··· Extract to read
In June 2006, the Army said that the cost of replacing its depleted equipment tripled from that of 2005. As of December 2006, according to government data reported by The Washington Post, the military stated that nearly 40% of the army's total equipment has been sent to Iraq, with an estimated yearly refurbishment cost of $US 17 billion. The military states that the yearly refurbishment cost has increased by a factor of ten compared to that of the pre-war state. As of December 2006 approximately 500 M1 tanks, 700 Bradley Fighting Vehicles and 1000 Humvees were awaiting repair in US military depots.

In September 2007, the Congressional Budget Office produced a report outlining the Army's Reset Program and included some combat loss numbers.

==== 2007 land equipment approximation ====
- 20 M1 Abrams tanks
- 50–75 M2 Bradley fighting vehicles
- 20–40 Stryker wheeled combat vehicles
- 20 M113 armored personnel carriers
- 461–800 Humvees (min, max based on 24k HMMWV and 15k trucks in theater, and 750–1300 losses)
······
··· Information given
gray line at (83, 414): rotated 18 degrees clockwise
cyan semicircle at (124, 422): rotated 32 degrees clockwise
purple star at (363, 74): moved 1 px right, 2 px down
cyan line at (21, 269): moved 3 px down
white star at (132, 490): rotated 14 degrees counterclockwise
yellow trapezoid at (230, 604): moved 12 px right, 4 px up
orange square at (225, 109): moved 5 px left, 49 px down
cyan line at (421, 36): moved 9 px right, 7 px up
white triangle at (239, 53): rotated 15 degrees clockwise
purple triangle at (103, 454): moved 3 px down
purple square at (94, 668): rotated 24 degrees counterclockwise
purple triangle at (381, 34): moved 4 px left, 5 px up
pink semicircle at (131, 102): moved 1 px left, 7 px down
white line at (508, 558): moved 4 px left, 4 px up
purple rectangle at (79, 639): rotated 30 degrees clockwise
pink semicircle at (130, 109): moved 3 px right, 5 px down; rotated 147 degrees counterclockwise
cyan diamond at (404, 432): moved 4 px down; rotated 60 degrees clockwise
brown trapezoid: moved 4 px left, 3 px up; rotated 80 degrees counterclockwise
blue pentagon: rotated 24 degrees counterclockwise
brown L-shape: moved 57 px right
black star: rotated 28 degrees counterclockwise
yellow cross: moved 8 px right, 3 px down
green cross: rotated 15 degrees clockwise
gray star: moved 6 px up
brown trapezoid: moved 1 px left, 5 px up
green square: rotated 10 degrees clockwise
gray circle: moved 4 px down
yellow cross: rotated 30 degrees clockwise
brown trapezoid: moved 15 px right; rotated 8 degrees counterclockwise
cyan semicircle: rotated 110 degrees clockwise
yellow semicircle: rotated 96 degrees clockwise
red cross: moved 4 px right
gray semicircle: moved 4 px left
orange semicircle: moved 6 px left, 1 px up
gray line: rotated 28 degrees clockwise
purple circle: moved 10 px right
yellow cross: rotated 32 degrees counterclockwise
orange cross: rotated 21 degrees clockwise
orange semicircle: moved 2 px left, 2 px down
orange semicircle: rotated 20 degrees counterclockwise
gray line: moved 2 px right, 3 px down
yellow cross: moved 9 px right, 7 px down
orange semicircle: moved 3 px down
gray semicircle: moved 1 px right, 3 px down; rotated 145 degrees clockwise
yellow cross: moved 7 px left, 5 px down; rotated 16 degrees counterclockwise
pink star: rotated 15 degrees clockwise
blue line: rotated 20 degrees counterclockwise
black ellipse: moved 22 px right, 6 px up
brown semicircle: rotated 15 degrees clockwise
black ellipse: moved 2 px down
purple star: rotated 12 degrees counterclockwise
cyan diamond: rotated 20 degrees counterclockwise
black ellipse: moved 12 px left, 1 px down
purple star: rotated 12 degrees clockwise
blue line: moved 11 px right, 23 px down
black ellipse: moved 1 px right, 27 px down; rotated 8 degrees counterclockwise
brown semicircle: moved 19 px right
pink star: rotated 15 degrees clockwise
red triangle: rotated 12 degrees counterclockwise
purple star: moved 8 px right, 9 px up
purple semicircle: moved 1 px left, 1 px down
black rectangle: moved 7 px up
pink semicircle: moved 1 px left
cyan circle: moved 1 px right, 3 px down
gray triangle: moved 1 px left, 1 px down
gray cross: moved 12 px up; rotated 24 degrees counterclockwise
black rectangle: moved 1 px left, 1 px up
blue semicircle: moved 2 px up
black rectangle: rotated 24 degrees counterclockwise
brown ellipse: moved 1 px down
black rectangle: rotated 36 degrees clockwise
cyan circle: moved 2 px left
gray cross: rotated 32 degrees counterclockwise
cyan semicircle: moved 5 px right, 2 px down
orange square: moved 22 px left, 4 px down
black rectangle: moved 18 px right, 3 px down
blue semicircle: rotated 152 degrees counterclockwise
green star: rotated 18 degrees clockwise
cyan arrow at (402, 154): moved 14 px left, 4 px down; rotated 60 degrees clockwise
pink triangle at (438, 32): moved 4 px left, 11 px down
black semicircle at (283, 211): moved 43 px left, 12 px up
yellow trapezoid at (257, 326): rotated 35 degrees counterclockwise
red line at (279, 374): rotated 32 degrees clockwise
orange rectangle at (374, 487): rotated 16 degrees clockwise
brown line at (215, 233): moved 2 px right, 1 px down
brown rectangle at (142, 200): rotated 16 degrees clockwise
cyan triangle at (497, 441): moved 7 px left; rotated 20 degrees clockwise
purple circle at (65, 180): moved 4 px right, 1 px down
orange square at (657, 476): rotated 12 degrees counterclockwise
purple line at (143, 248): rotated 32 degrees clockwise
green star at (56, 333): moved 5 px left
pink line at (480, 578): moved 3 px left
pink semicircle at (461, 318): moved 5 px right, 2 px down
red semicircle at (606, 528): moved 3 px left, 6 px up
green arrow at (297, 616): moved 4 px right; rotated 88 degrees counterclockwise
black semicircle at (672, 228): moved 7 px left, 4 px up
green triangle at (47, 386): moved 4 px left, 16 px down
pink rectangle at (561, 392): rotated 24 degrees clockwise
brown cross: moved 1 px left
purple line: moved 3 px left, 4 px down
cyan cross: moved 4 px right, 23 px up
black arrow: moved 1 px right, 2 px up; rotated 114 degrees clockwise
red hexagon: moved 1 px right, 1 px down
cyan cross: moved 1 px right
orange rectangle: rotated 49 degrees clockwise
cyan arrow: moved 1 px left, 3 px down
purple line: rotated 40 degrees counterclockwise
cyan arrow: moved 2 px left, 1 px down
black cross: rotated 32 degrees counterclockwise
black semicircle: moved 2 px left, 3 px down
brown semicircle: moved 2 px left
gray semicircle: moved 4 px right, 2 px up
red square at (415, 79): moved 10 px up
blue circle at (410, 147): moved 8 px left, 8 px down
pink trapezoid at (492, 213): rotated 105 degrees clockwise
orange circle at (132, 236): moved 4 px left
······
# Work request A
List every vehicle type in the 2007 land equipment approximation of the text on Army equipment losses, with the number or range given for each.
# Work request B
Does each statement agree with the text on Army equipment losses? Answer yes or no, and quote the words that decide it.
(i) In June 2006, the Army said the cost of replacing its depleted equipment had doubled from 2005.
(ii) About 500 M1 tanks were awaiting repair in US military depots as of December 2006.
(iii) The Congressional Budget Office report on the Army's Reset Program appeared in September 2007.

# Exercise output A
- M1 Abrams tanks: 20
- M2 Bradley fighting vehicles: 50–75
- Stryker wheeled combat vehicles: 20–40
- M113 armored personnel carriers: 20
- Humvees: 461–800

# Exercise output B
(i) No: "the cost of replacing its depleted equipment tripled from that of 2005"
(ii) Yes: "As of December 2006 approximately 500 M1 tanks"
(iii) Yes: "In September 2007, the Congressional Budget Office produced a report outlining the Army's Reset Program"